Let’s say you place your 10x buy order at $50.25 and it goes through.
- Price moves up to $55.28 = your investment doubles
- Price moves down to $45.23 = your investment is gone
These figures are not precise due to unfactored borrowing fees.
You would set up a stop-loss order at $49.99 which will trigger a market order when the price breaches this level. Thus, if the large support at $50 caves your trade will liquidate right away. Your holdings will be sold to the highest available purchase offer.
Worst case scenario, for this example, let’s say your coins sell at $49.75 because of some price slippage. Your loss would be roughly 50 cents per coin which equates to around 1% of the coin’s total value.
At 10x, your loss would be 10% if this trade resulted in a stop-loss order due to the price falling below a key support level. With the same level of leverage, a 100% return will occur for every $5.03 upward price movement. Catching a bull trend start to take shape could easily make you 2-3x profits through an intra-day trade.
Don’t get caught by stop-loss hunters!
The example above works in a completely happy world. However, in crypto land it hard to get excited about a good entry point. “Stop-loss” hunters will seek you down.
What do these people do?
Big players will “shake-out longers and shorters” by breaking support and resistance levels for short periods of time. The purpose of this is to get rid of the people holding their positions prior to a momentous move.
How to Prevent Getting “Stop-Loss Hunted”
Round numbers are psychological levels, not necessarily true points of support or resistance. You might find good entry points when these levels are tested. However, do not be shocked if the price breaches that level briefly before moving swiftly in the other direction.

**Dataset rows**
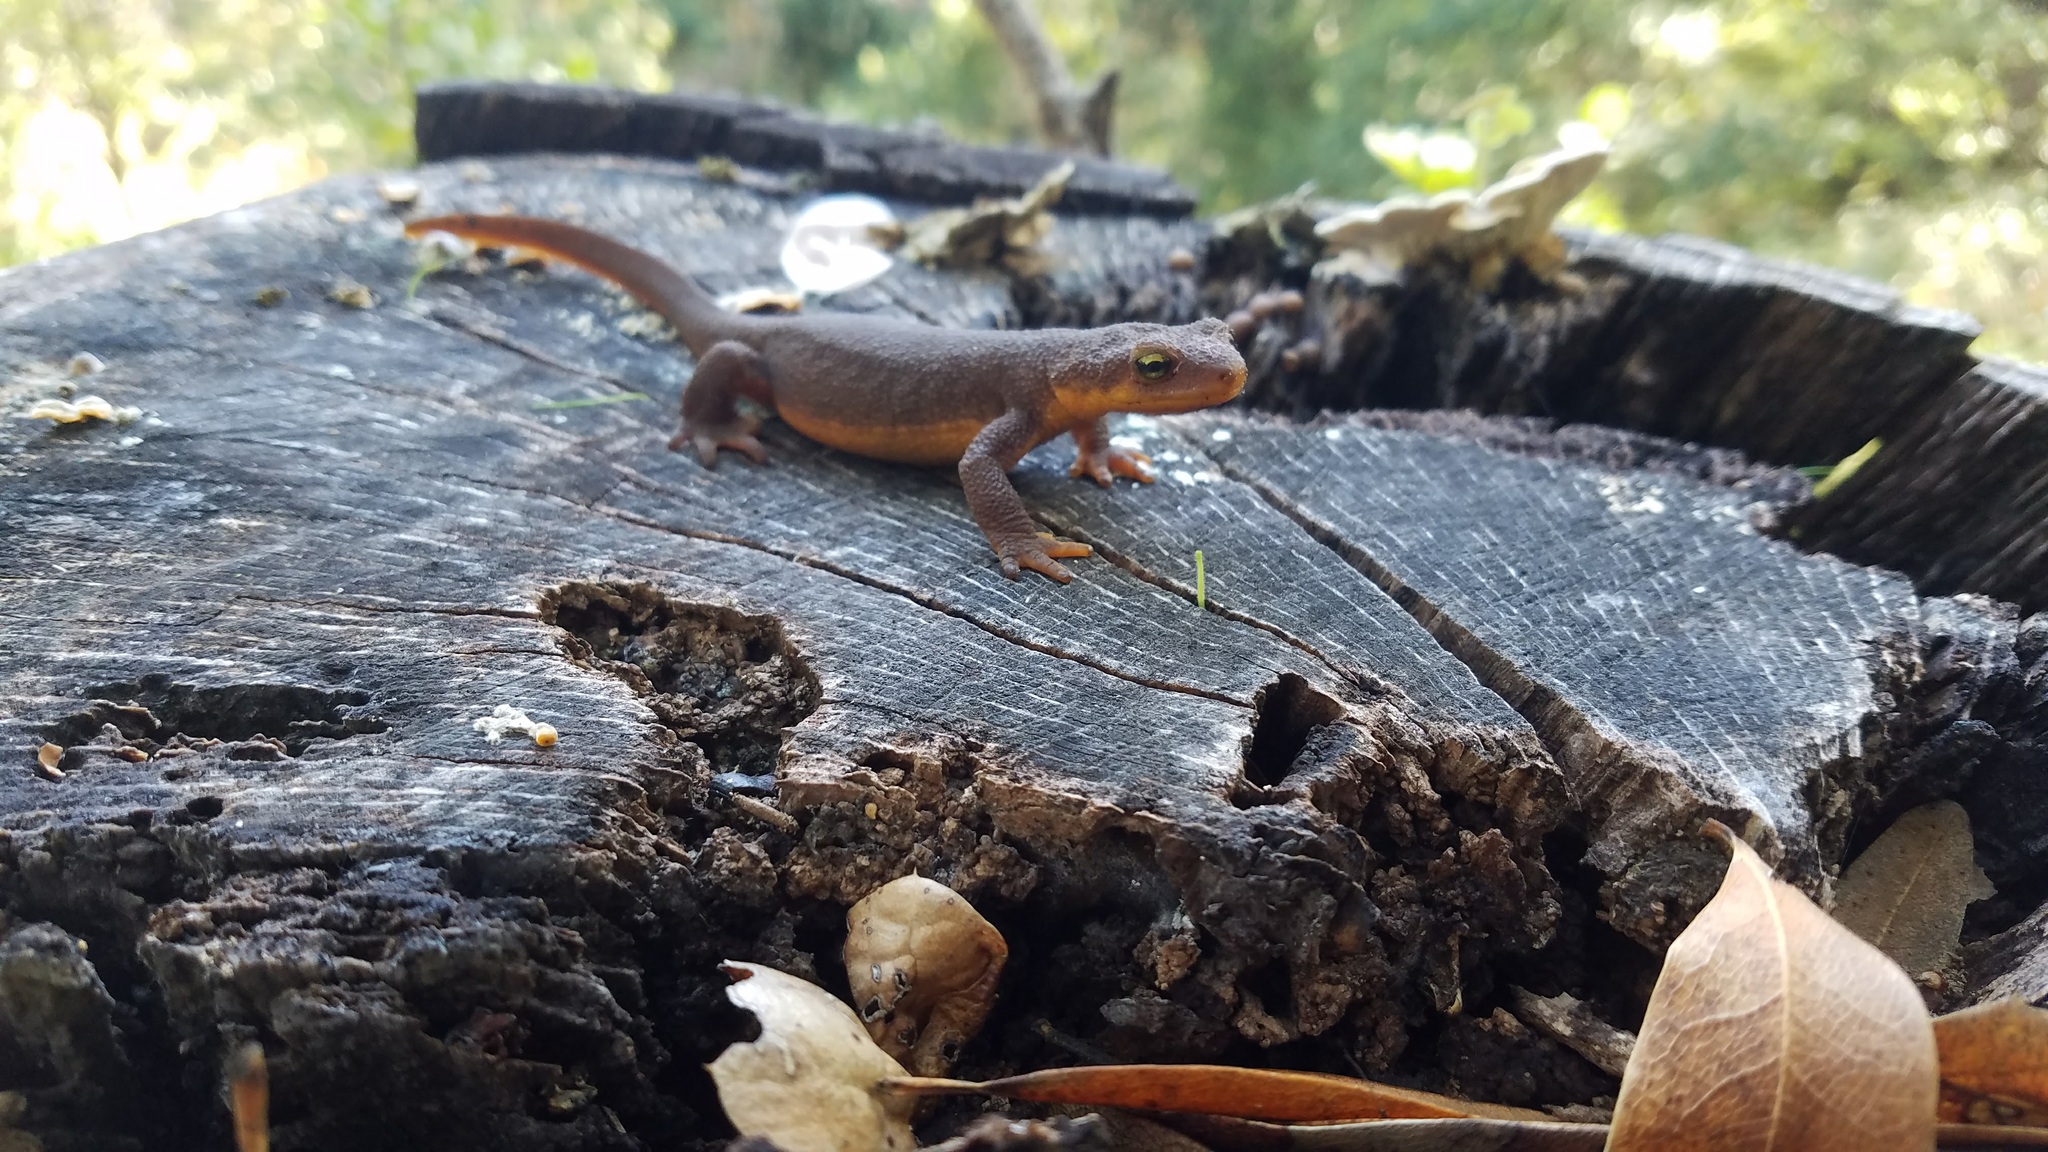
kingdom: Animalia
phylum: Chordata
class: Amphibia
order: Caudata
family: Salamandridae
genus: Taricha
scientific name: Taricha torosa
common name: California newt
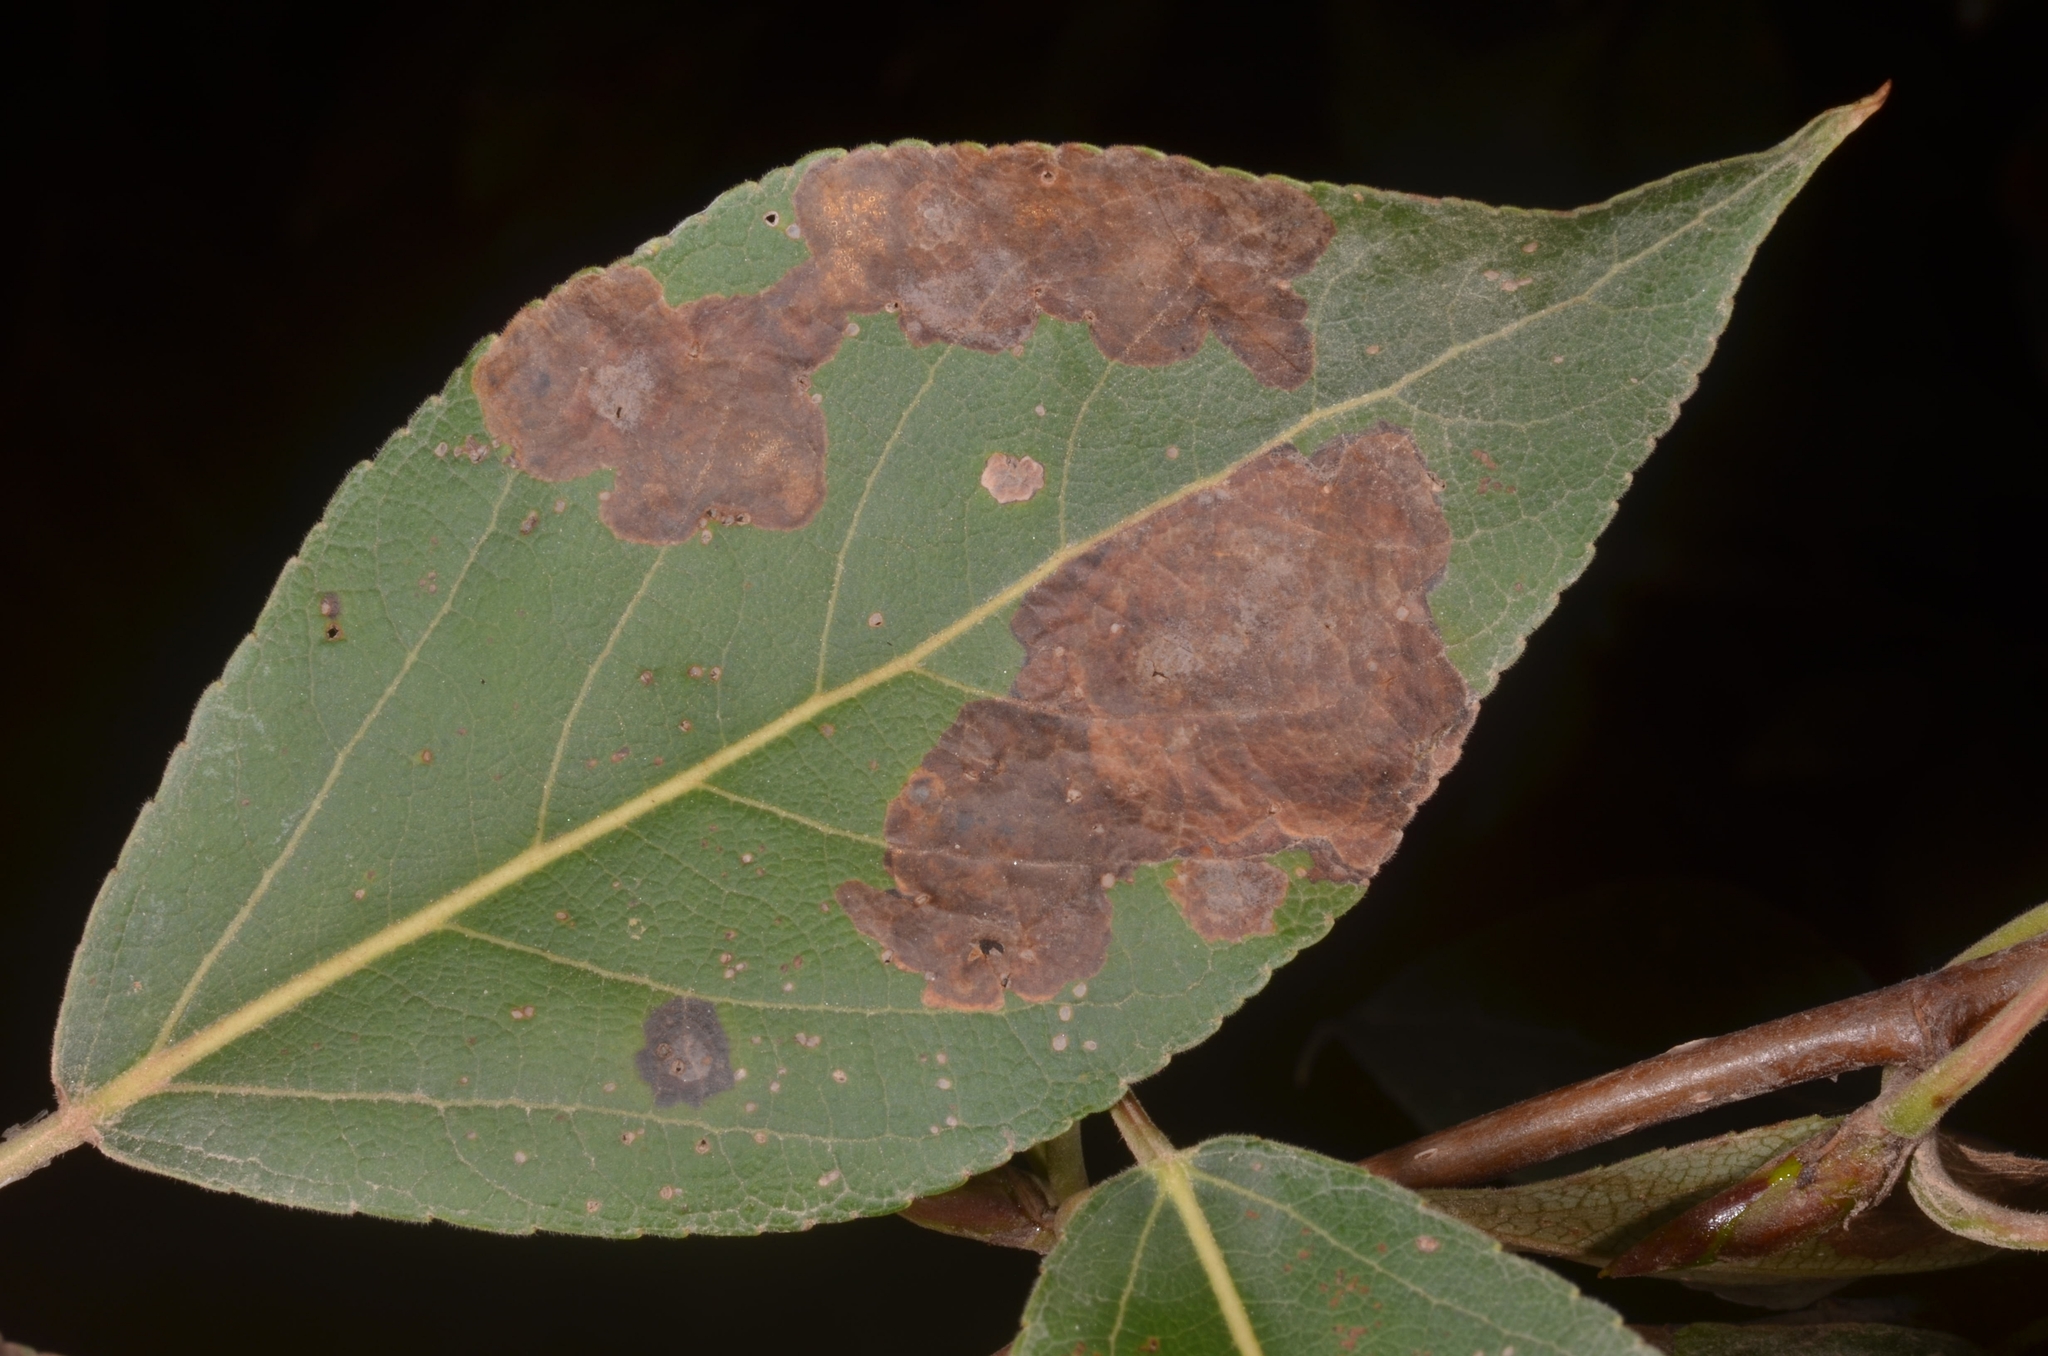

**Exercise description**
Extend the piece on leveraged crypto trading and stop-loss hunters, picking up after its final sentence.

**Written answer**
Avoid setting your stops at right below psychological prices. If you buy in at $50.25 your stop-loss might be better off at $46.50 or even lower. This won’t work if you trade with leverage, but for 1-5x leverage this tactic is key.
Day Trading Crypto – How to Make $100’s Daily?
Ready to fire up your computer and start day trading cryptocurrency? Don’t be so hasty there are still a few things we need to tell you. As an active speculator, a $10,000 investment into day trading cryptocurrency can generate $100’s in profits each day. In fact, many intermediate-level traders can, with the right discipline, have very few losing days — the key is to minimize your risk exposure.
Two factors play a role in your ability to day trade Bitcoin & altcoins profitably on a consistent basis. Day trading can act as a very rewarding full-time job if you learn how to master these two variables. You must know how to manage your bankroll conservatively and also catch, read and play price swings as they happen.
How to Day Trade Cryptocurrency?
Day trading crypto requires real discipline and comprehension. We will do our best to educate you but please keep in mind that this world cannot be learned overnight. Your dedication is required to grow as a day trader.
With that said, let’s cover some important bases …
Becoming a Day Trader
We know that trading is the most exciting part of the whole experience. However, becoming a great crypto day trader requires more than just knowing how to find the right trades. Your risk management is something that should be assessed and planned for before you start to trade.
Let’s cover some basic principles before moving forward with some strategic talk.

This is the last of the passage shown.